The Health Center may learn of a student with a possible eating disorder from the deans’ office, other students, faculty, coaches, parents or community members. The Health Center may directly approach students if they are able to acknowledge their source in broad terms – noting that a family member or group of friends felt this individual needed help, for example. However, the situation must be deemed of imminent risk in order for treatment to be deemed compulsory.
“We come up against the same reluctance with students. Unless students are willing to self-acknowledge, we have limited means to find solutions,” Johnson said.
“If a student’s eating disorder does put them in medical jeopardy, then we … have to discuss with them the risk factor. In that way, the College does get involved,” Wood said. “But … the risk has to be imminent.”
“The College has dealt with some very severe cases, where the point of real health concern has allowed us to come forward in a more active way,” Johnson said. “Frankly, we don’t want it to come to that point. Unfortunately, over the past 10 years, it has reached that point.
“Ninety percent of the problem is just getting students to self-identify [as having an eating disorder] or accept the recommendations of friends who come in,” he said. “Too many people wait until there is a physical crisis.”
For athletes, their participation on a team can often lead to the detection of an illness, as athletes must maintain a certain level of health in order to compete in their sport. Athletic screenings prior to the season enable the Health Center to get involved via coaches. “This doesn’t necessarily guarantee that we get a good solution,” according to Johnson. “Many students decide not to play their sport to evade the issue.”
While treatment is available, the process of seeking it is more difficult. “As [is] across the country, there are far more students who struggle with these issues than seek us out,” Wood said.
Johnson acknowledged that the College lacks a formalized approach in dealing with these circumstances of denial. “It’s a system that doesn’t have a very clear protocol to it,” he said. “I’m sure we can do better … We’re hoping that increased awareness will help us try and figure out a way that professionals can be more trusted as partners in helping people get help.”
The College began to realize how critical of an issue eating disorders were on campus about a decade ago, according to Johnson. “It’s a confounding situation that clearly we haven’t done a very good job with because I don’t feel the situation is any better than it was 10 years ago,” he said.
The deans’ office is authorized in extreme cases to mandate a referral to the Health Center. “That would be the final straw in terms of reaching out for help, but that’s rarely ever successful as a treatment plan,” Johnson said. “This is only used when we have no other way to deal with the situation.”

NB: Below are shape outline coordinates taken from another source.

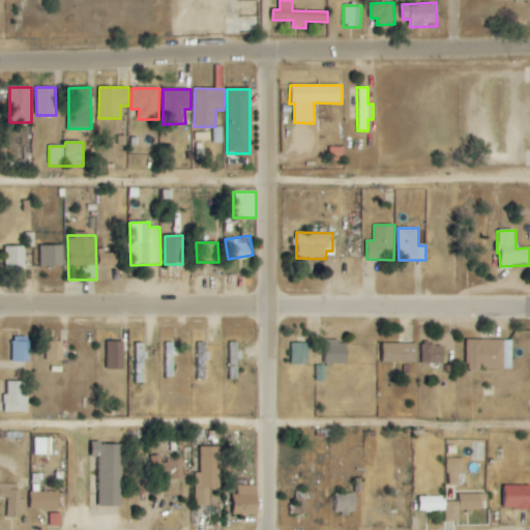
[(63,245),(39,246),(40,267),(63,266),(63,245)]
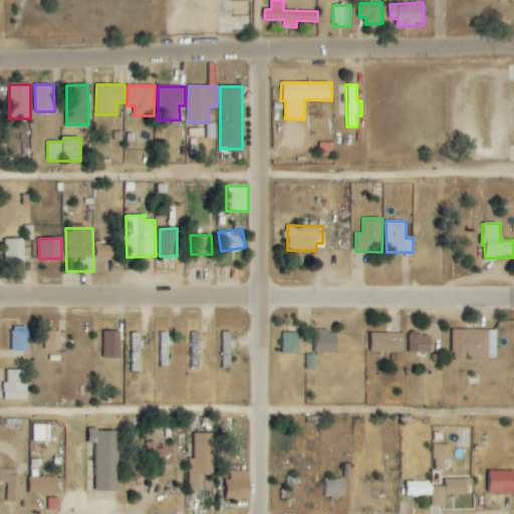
[(25,239),(10,239),(10,246),(6,246),(5,261),(24,261),(25,239)]
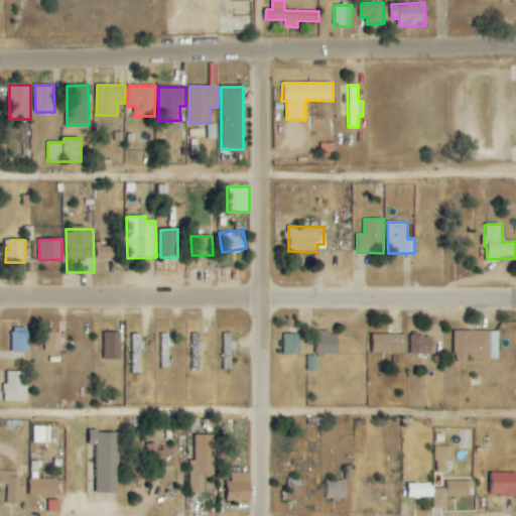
[(97,246),(97,258),(114,259),(115,246),(97,246)]
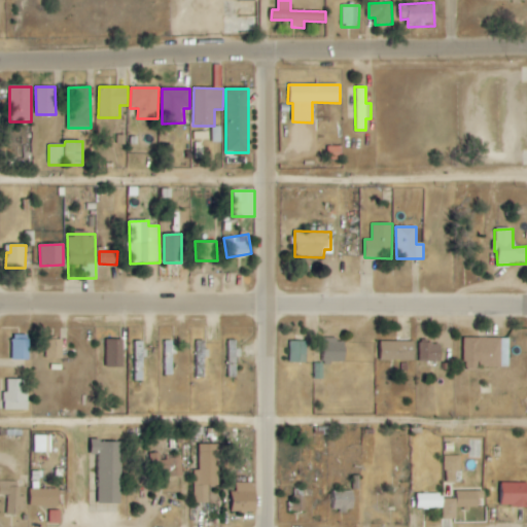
[(510,339),(465,338),(465,367),(510,369),(510,339)]
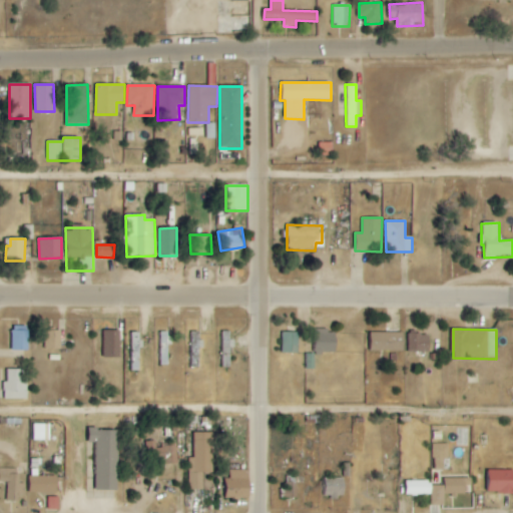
[(28,331),(11,331),(12,352),(29,351),(28,331)]
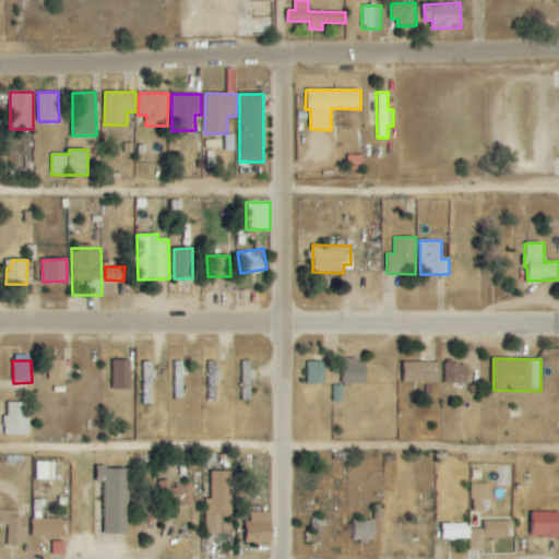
[(67,360),(49,360),(49,381),(67,381),(67,360)]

Students, administrators and the Health Center have expressed interest in raising awareness at the College about mental health and eating disorder issues on campus.
“A lot more could be done – at the same time, it’s not so clear what it would be best to do and how to do it,” Sanchez said. “At the very least, having more conversations and talking would be helpful. Mental health is a very serious, very real issue and one that people don’t want to talk about enough.”
Johnson also hopes to add more actors into the equation. Currently, the College has “to identify [issues] based on students who come to us. We want to encourage other members of our community besides friend groups to come forward,” Johnson said.
“Within the Health Center, there are many routes to get into some sort of discussion and treatment,” Wood said. “The Health Center needs to gain access to students in order to provide its services and hopes to encourage more individuals to reach out.”
“If students are concerned about someone, please come talk to us,” Harrison said. “We can help.”